TASK TO CARRY OUT: Only one stretch of the records below should be repeated. It starts with the line containing "1. **Thorough Property" and goes on through the line containing "5. **Follow-Up Monitoring**: Scheduled", exactly as written.

Document images with source code:

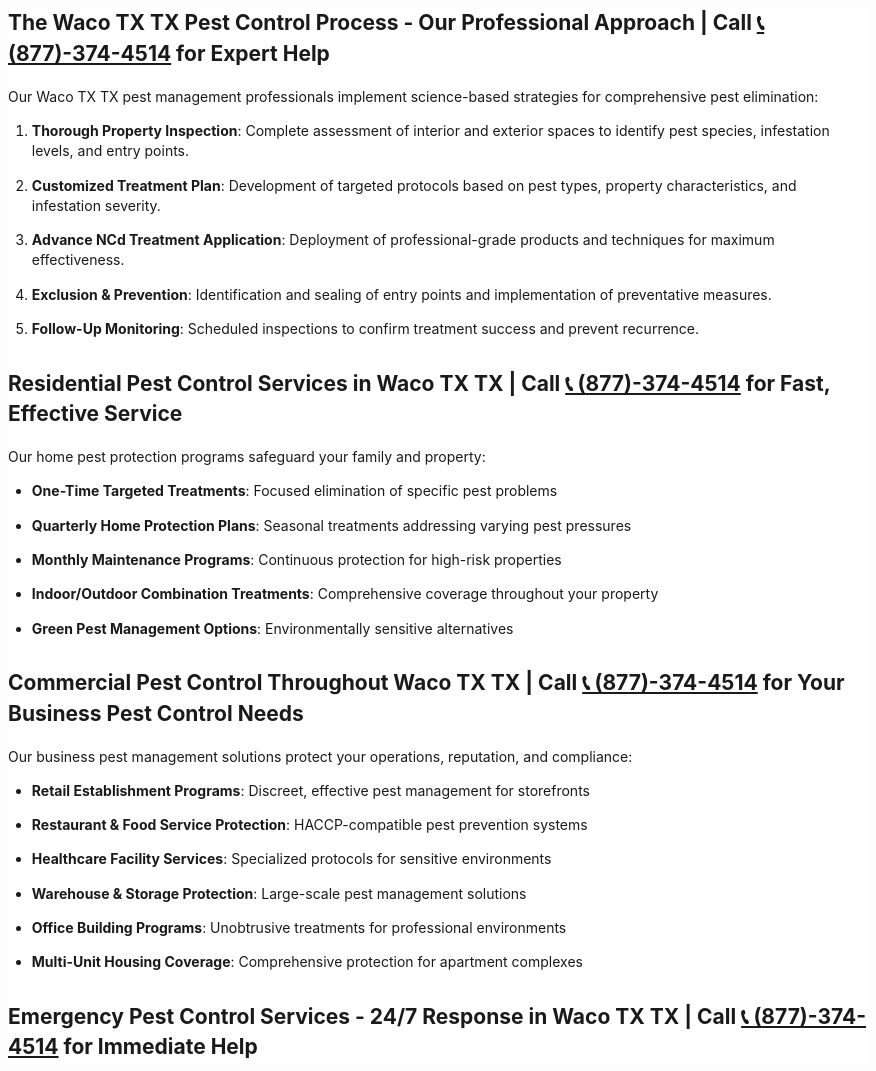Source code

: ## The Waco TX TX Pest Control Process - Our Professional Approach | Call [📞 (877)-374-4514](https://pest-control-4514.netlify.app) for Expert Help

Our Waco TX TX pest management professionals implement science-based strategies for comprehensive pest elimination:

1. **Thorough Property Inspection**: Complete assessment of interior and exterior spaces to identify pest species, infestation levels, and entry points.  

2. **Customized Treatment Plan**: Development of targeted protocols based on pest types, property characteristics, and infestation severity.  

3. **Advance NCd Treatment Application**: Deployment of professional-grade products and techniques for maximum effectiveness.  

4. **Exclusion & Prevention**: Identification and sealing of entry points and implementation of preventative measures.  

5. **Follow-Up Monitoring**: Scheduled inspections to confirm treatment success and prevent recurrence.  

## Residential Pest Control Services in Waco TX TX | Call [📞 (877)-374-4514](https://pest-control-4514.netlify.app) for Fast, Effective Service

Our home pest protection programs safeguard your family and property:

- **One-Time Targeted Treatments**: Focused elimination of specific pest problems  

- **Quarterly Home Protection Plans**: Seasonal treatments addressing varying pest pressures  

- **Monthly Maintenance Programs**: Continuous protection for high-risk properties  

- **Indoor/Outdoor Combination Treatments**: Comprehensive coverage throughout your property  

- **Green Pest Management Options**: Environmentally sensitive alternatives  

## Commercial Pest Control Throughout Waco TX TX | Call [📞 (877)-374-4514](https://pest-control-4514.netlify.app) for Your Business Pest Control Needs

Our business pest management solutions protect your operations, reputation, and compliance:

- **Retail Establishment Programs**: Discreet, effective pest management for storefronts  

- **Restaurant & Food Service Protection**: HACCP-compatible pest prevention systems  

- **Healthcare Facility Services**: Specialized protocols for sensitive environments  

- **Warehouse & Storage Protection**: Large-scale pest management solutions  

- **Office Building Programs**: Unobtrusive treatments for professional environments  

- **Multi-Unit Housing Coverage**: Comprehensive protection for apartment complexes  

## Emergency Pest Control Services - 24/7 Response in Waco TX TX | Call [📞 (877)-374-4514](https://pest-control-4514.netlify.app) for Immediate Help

RESPONSE AREA:
1. **Thorough Property Inspection**: Complete assessment of interior and exterior spaces to identify pest species, infestation levels, and entry points.  

2. **Customized Treatment Plan**: Development of targeted protocols based on pest types, property characteristics, and infestation severity.  

3. **Advance NCd Treatment Application**: Deployment of professional-grade products and techniques for maximum effectiveness.  

4. **Exclusion & Prevention**: Identification and sealing of entry points and implementation of preventative measures.  

5. **Follow-Up Monitoring**: Scheduled inspections to confirm treatment success and prevent recurrence.  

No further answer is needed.